Union attorney James Gilday said the local does a lot of community outreach, but the real question as to why it qualifies for the charitable and educational exemptions boils down to, "why unions arose over the last century and a half."

He went on to list gains including adequate wages, shorter work days, improved safety in the work place and civil rights protections.

"All of these things are what the union does at its core," Gilday said.

Indiana Tax Court Judge Martha Blood Wentworth responded during the hour-long exchange, "I think these are great; all good deeds."

But she repeatedly reminded Gilday that he had to convince her the benefits meet the legal definition for the exemptions.

"You need to tell me why it's charitable," she said before taking the case under consideration.

The hearing was just the latest in the union local's efforts to gain 100 percent exemption on its 12,000-square union hall and a lesser exemption on its 22,000-square-foot banquet/meeting center along the west side of Ind. 149, just south of U.S. 20 in Portage. The requests under consideration apply to assessment years 2008 and 2010, but similar requests are in the pipeline for 2012 and 2014.

The union local applied for the exemptions in 2008 and 2010, and the Porter County Property Tax Assessment Board of Appeals determined in the following years that both buildings were 100 percent taxable and the union appealed both to the state.

The state tax board heard appeals on both cases in November 2013 and later upheld the local denials.

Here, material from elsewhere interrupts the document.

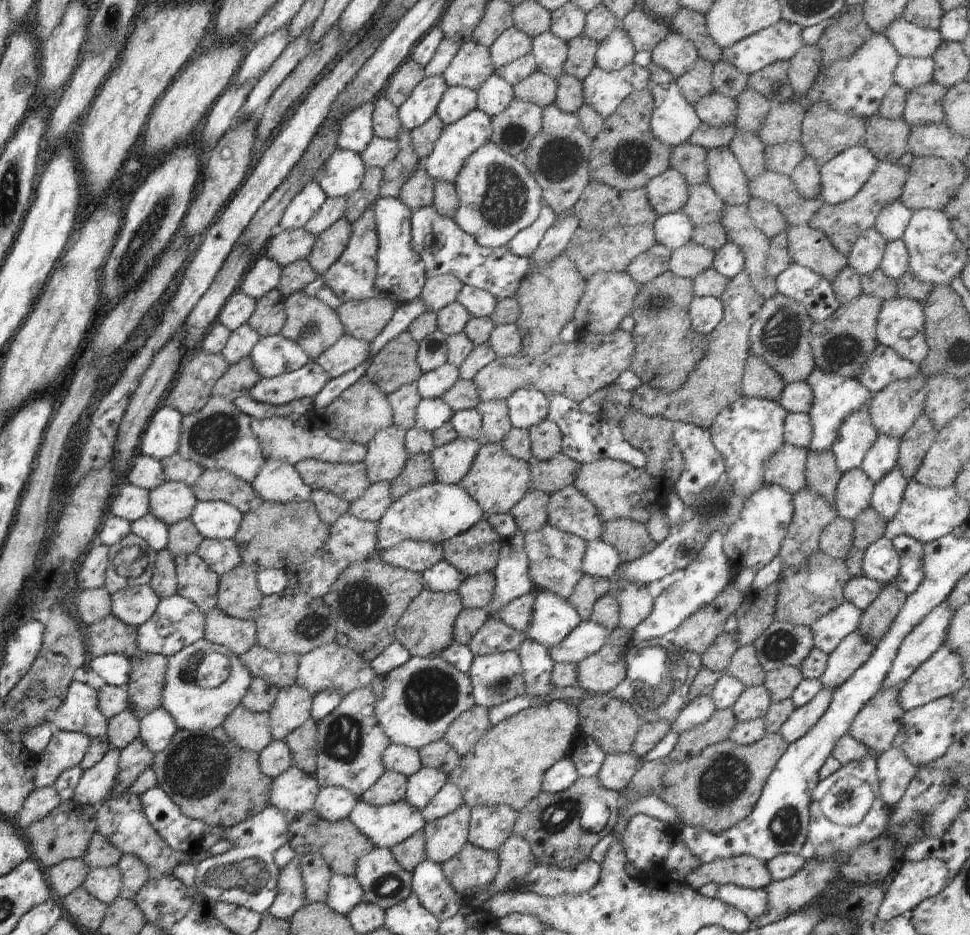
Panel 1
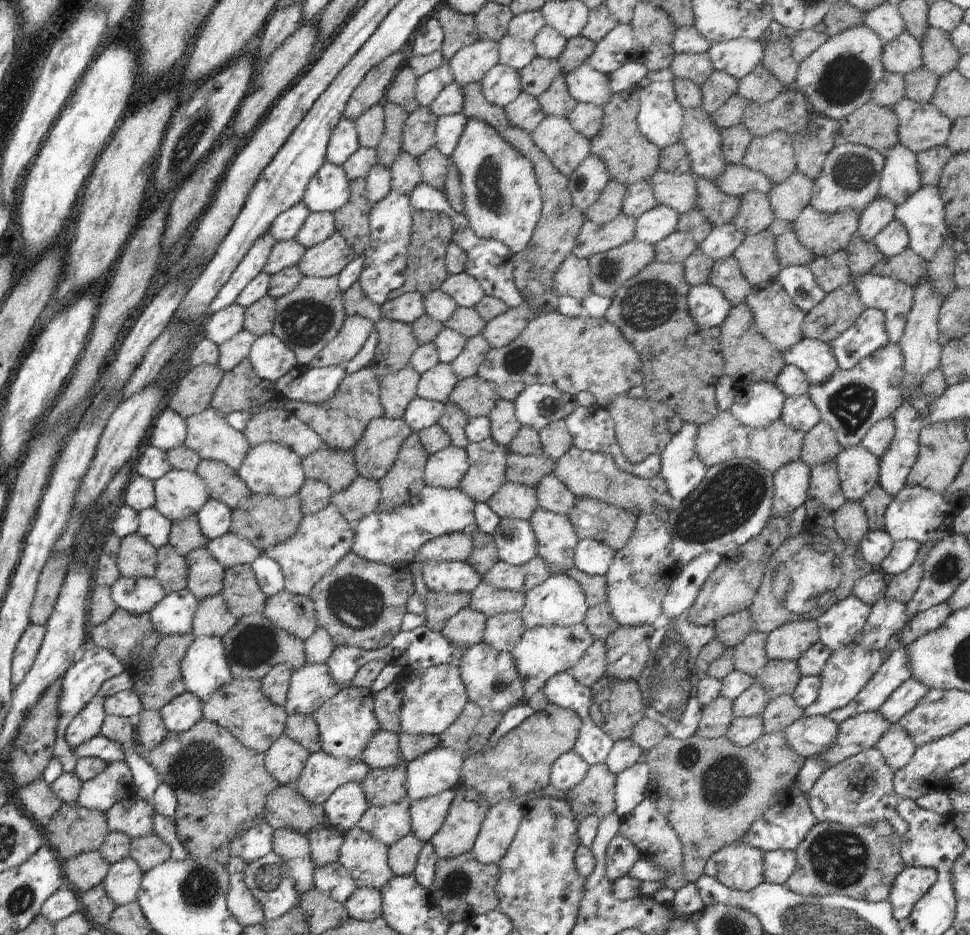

Attorney Andrew Grein, who represented the Porter County assessor's office during Friday's hearing, argued via a remote connection in Valparaiso against the exemption request -- saying the union local promotes its members' interests.

"No one is disputing they do good deeds," he said.

But the largest share of what the union local does is negotiate and enforce its labor agreement to serve members, not the public as a whole, Grein said.

The challenge to the steelworkers is in part of a wider effort by Porter County Assessor Jon Snyder and the PTABOA to verify the legality of local tax exemptions.

The pair agreed in January to require a variety of entities holding 22 local properties to show why they should continue receiving tax breaks.